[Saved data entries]

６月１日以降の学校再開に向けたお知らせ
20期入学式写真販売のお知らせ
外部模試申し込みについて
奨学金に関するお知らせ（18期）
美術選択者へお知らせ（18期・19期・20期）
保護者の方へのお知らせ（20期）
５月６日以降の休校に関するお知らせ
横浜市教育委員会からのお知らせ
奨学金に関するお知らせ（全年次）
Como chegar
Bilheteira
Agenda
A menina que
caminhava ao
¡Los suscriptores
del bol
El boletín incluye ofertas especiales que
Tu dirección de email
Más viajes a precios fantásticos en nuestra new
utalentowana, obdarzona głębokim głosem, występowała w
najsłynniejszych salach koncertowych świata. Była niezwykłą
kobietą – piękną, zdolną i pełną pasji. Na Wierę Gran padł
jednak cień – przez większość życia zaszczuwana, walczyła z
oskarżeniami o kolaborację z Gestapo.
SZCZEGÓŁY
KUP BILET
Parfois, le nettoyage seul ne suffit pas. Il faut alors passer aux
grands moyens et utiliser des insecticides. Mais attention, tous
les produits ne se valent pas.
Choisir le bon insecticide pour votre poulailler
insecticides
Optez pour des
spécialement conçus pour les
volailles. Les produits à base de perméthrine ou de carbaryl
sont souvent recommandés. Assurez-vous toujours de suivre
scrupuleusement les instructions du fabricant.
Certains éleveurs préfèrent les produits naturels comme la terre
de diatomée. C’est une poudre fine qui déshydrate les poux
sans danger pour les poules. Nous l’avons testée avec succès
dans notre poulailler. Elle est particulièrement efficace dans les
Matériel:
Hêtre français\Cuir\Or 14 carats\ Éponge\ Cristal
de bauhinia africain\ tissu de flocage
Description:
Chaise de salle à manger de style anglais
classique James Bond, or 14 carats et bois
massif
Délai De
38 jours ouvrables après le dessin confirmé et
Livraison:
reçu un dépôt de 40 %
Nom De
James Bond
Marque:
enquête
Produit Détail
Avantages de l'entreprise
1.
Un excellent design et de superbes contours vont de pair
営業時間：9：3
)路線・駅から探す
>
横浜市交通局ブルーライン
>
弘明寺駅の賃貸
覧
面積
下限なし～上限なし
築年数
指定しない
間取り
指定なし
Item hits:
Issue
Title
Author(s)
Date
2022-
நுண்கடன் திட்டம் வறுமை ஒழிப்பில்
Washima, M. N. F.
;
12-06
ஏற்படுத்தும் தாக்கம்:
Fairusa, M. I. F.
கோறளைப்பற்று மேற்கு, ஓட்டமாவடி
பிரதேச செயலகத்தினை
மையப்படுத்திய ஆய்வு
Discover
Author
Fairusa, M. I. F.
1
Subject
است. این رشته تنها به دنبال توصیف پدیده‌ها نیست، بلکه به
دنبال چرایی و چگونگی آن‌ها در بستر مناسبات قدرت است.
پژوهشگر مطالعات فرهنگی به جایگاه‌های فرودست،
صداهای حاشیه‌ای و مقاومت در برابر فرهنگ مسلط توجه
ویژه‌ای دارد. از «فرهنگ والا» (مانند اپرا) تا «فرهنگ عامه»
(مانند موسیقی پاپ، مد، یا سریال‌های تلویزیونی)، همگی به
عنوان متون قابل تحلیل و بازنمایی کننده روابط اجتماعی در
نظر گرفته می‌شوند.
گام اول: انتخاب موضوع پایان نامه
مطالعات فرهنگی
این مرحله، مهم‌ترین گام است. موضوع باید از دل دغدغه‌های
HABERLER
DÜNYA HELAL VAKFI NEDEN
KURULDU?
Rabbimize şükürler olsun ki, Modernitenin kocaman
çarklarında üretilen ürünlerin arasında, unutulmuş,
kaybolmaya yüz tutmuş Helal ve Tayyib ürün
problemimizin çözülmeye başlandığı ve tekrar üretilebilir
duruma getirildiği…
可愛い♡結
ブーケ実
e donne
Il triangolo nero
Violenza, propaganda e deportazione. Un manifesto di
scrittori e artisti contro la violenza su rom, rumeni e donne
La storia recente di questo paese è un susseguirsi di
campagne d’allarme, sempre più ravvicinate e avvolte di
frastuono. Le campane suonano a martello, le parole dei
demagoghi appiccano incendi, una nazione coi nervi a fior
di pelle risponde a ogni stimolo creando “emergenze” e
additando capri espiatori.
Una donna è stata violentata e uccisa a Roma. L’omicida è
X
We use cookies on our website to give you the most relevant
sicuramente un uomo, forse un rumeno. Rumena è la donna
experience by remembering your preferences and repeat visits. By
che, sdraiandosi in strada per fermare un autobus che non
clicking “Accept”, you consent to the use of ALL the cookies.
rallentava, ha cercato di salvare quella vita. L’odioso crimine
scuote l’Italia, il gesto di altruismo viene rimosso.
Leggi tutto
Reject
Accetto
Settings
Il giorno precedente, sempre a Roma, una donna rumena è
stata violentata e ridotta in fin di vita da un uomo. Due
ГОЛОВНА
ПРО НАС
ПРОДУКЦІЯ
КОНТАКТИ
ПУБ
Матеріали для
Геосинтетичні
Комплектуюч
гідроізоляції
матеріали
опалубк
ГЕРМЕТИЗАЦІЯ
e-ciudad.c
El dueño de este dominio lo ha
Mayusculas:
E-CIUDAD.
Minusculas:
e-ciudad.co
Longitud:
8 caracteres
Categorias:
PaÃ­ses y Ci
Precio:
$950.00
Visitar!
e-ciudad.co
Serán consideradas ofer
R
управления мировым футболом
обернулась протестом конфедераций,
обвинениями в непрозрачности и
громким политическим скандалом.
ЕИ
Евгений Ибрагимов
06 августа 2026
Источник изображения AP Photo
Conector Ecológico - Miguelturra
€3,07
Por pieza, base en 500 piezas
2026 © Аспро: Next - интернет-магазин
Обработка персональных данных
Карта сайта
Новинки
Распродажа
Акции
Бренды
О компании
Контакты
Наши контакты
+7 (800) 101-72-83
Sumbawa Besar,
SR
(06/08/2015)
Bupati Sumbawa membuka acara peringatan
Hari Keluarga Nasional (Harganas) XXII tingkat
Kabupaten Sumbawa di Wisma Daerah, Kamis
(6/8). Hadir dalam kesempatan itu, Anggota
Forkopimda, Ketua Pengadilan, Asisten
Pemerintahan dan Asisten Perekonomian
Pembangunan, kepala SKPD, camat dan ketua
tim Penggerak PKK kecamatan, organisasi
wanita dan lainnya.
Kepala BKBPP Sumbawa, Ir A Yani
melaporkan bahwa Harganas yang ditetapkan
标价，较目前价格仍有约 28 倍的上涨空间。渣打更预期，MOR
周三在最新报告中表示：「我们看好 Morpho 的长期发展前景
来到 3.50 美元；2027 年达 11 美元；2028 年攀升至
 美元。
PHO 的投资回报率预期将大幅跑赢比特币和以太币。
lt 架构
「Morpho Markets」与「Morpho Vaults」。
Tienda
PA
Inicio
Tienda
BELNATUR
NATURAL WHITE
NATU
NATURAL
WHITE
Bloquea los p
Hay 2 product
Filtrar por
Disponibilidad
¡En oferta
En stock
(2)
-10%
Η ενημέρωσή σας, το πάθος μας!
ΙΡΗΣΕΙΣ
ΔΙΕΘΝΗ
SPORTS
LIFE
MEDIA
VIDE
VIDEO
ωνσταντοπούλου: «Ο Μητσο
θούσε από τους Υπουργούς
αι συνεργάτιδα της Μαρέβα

**TASK DESCRIPTION**
Reproduce the entries above with every occurrence of "James Bond" renamed to "Windsor", keeping everything else the same.

**TASK SOLUTION**
６月１日以降の学校再開に向けたお知らせ
20期入学式写真販売のお知らせ
外部模試申し込みについて
奨学金に関するお知らせ（18期）
美術選択者へお知らせ（18期・19期・20期）
保護者の方へのお知らせ（20期）
５月６日以降の休校に関するお知らせ
横浜市教育委員会からのお知らせ
奨学金に関するお知らせ（全年次）
Como chegar
Bilheteira
Agenda
A menina que
caminhava ao
¡Los suscriptores
del bol
El boletín incluye ofertas especiales que
Tu dirección de email
Más viajes a precios fantásticos en nuestra new
utalentowana, obdarzona głębokim głosem, występowała w
najsłynniejszych salach koncertowych świata. Była niezwykłą
kobietą – piękną, zdolną i pełną pasji. Na Wierę Gran padł
jednak cień – przez większość życia zaszczuwana, walczyła z
oskarżeniami o kolaborację z Gestapo.
SZCZEGÓŁY
KUP BILET
Parfois, le nettoyage seul ne suffit pas. Il faut alors passer aux
grands moyens et utiliser des insecticides. Mais attention, tous
les produits ne se valent pas.
Choisir le bon insecticide pour votre poulailler
insecticides
Optez pour des
spécialement conçus pour les
volailles. Les produits à base de perméthrine ou de carbaryl
sont souvent recommandés. Assurez-vous toujours de suivre
scrupuleusement les instructions du fabricant.
Certains éleveurs préfèrent les produits naturels comme la terre
de diatomée. C’est une poudre fine qui déshydrate les poux
sans danger pour les poules. Nous l’avons testée avec succès
dans notre poulailler. Elle est particulièrement efficace dans les
Matériel:
Hêtre français\Cuir\Or 14 carats\ Éponge\ Cristal
de bauhinia africain\ tissu de flocage
Description:
Chaise de salle à manger de style anglais
classique Windsor, or 14 carats et bois
massif
Délai De
38 jours ouvrables après le dessin confirmé et
Livraison:
reçu un dépôt de 40 %
Nom De
Windsor
Marque:
enquête
Produit Détail
Avantages de l'entreprise
1.
Un excellent design et de superbes contours vont de pair
営業時間：9：3
)路線・駅から探す
>
横浜市交通局ブルーライン
>
弘明寺駅の賃貸
覧
面積
下限なし～上限なし
築年数
指定しない
間取り
指定なし
Item hits:
Issue
Title
Author(s)
Date
2022-
நுண்கடன் திட்டம் வறுமை ஒழிப்பில்
Washima, M. N. F.
;
12-06
ஏற்படுத்தும் தாக்கம்:
Fairusa, M. I. F.
கோறளைப்பற்று மேற்கு, ஓட்டமாவடி
பிரதேச செயலகத்தினை
மையப்படுத்திய ஆய்வு
Discover
Author
Fairusa, M. I. F.
1
Subject
است. این رشته تنها به دنبال توصیف پدیده‌ها نیست، بلکه به
دنبال چرایی و چگونگی آن‌ها در بستر مناسبات قدرت است.
پژوهشگر مطالعات فرهنگی به جایگاه‌های فرودست،
صداهای حاشیه‌ای و مقاومت در برابر فرهنگ مسلط توجه
ویژه‌ای دارد. از «فرهنگ والا» (مانند اپرا) تا «فرهنگ عامه»
(مانند موسیقی پاپ، مد، یا سریال‌های تلویزیونی)، همگی به
عنوان متون قابل تحلیل و بازنمایی کننده روابط اجتماعی در
نظر گرفته می‌شوند.
گام اول: انتخاب موضوع پایان نامه
مطالعات فرهنگی
این مرحله، مهم‌ترین گام است. موضوع باید از دل دغدغه‌های
HABERLER
DÜNYA HELAL VAKFI NEDEN
KURULDU?
Rabbimize şükürler olsun ki, Modernitenin kocaman
çarklarında üretilen ürünlerin arasında, unutulmuş,
kaybolmaya yüz tutmuş Helal ve Tayyib ürün
problemimizin çözülmeye başlandığı ve tekrar üretilebilir
duruma getirildiği…
可愛い♡結
ブーケ実
e donne
Il triangolo nero
Violenza, propaganda e deportazione. Un manifesto di
scrittori e artisti contro la violenza su rom, rumeni e donne
La storia recente di questo paese è un susseguirsi di
campagne d’allarme, sempre più ravvicinate e avvolte di
frastuono. Le campane suonano a martello, le parole dei
demagoghi appiccano incendi, una nazione coi nervi a fior
di pelle risponde a ogni stimolo creando “emergenze” e
additando capri espiatori.
Una donna è stata violentata e uccisa a Roma. L’omicida è
X
We use cookies on our website to give you the most relevant
sicuramente un uomo, forse un rumeno. Rumena è la donna
experience by remembering your preferences and repeat visits. By
che, sdraiandosi in strada per fermare un autobus che non
clicking “Accept”, you consent to the use of ALL the cookies.
rallentava, ha cercato di salvare quella vita. L’odioso crimine
scuote l’Italia, il gesto di altruismo viene rimosso.
Leggi tutto
Reject
Accetto
Settings
Il giorno precedente, sempre a Roma, una donna rumena è
stata violentata e ridotta in fin di vita da un uomo. Due
ГОЛОВНА
ПРО НАС
ПРОДУКЦІЯ
КОНТАКТИ
ПУБ
Матеріали для
Геосинтетичні
Комплектуюч
гідроізоляції
матеріали
опалубк
ГЕРМЕТИЗАЦІЯ
e-ciudad.c
El dueño de este dominio lo ha
Mayusculas:
E-CIUDAD.
Minusculas:
e-ciudad.co
Longitud:
8 caracteres
Categorias:
PaÃ­ses y Ci
Precio:
$950.00
Visitar!
e-ciudad.co
Serán consideradas ofer
R
управления мировым футболом
обернулась протестом конфедераций,
обвинениями в непрозрачности и
громким политическим скандалом.
ЕИ
Евгений Ибрагимов
06 августа 2026
Источник изображения AP Photo
Conector Ecológico - Miguelturra
€3,07
Por pieza, base en 500 piezas
2026 © Аспро: Next - интернет-магазин
Обработка персональных данных
Карта сайта
Новинки
Распродажа
Акции
Бренды
О компании
Контакты
Наши контакты
+7 (800) 101-72-83
Sumbawa Besar,
SR
(06/08/2015)
Bupati Sumbawa membuka acara peringatan
Hari Keluarga Nasional (Harganas) XXII tingkat
Kabupaten Sumbawa di Wisma Daerah, Kamis
(6/8). Hadir dalam kesempatan itu, Anggota
Forkopimda, Ketua Pengadilan, Asisten
Pemerintahan dan Asisten Perekonomian
Pembangunan, kepala SKPD, camat dan ketua
tim Penggerak PKK kecamatan, organisasi
wanita dan lainnya.
Kepala BKBPP Sumbawa, Ir A Yani
melaporkan bahwa Harganas yang ditetapkan
标价，较目前价格仍有约 28 倍的上涨空间。渣打更预期，MOR
周三在最新报告中表示：「我们看好 Morpho 的长期发展前景
来到 3.50 美元；2027 年达 11 美元；2028 年攀升至
 美元。
PHO 的投资回报率预期将大幅跑赢比特币和以太币。
lt 架构
「Morpho Markets」与「Morpho Vaults」。
Tienda
PA
Inicio
Tienda
BELNATUR
NATURAL WHITE
NATU
NATURAL
WHITE
Bloquea los p
Hay 2 product
Filtrar por
Disponibilidad
¡En oferta
En stock
(2)
-10%
Η ενημέρωσή σας, το πάθος μας!
ΙΡΗΣΕΙΣ
ΔΙΕΘΝΗ
SPORTS
LIFE
MEDIA
VIDE
VIDEO
ωνσταντοπούλου: «Ο Μητσο
θούσε από τους Υπουργούς
αι συνεργάτιδα της Μαρέβα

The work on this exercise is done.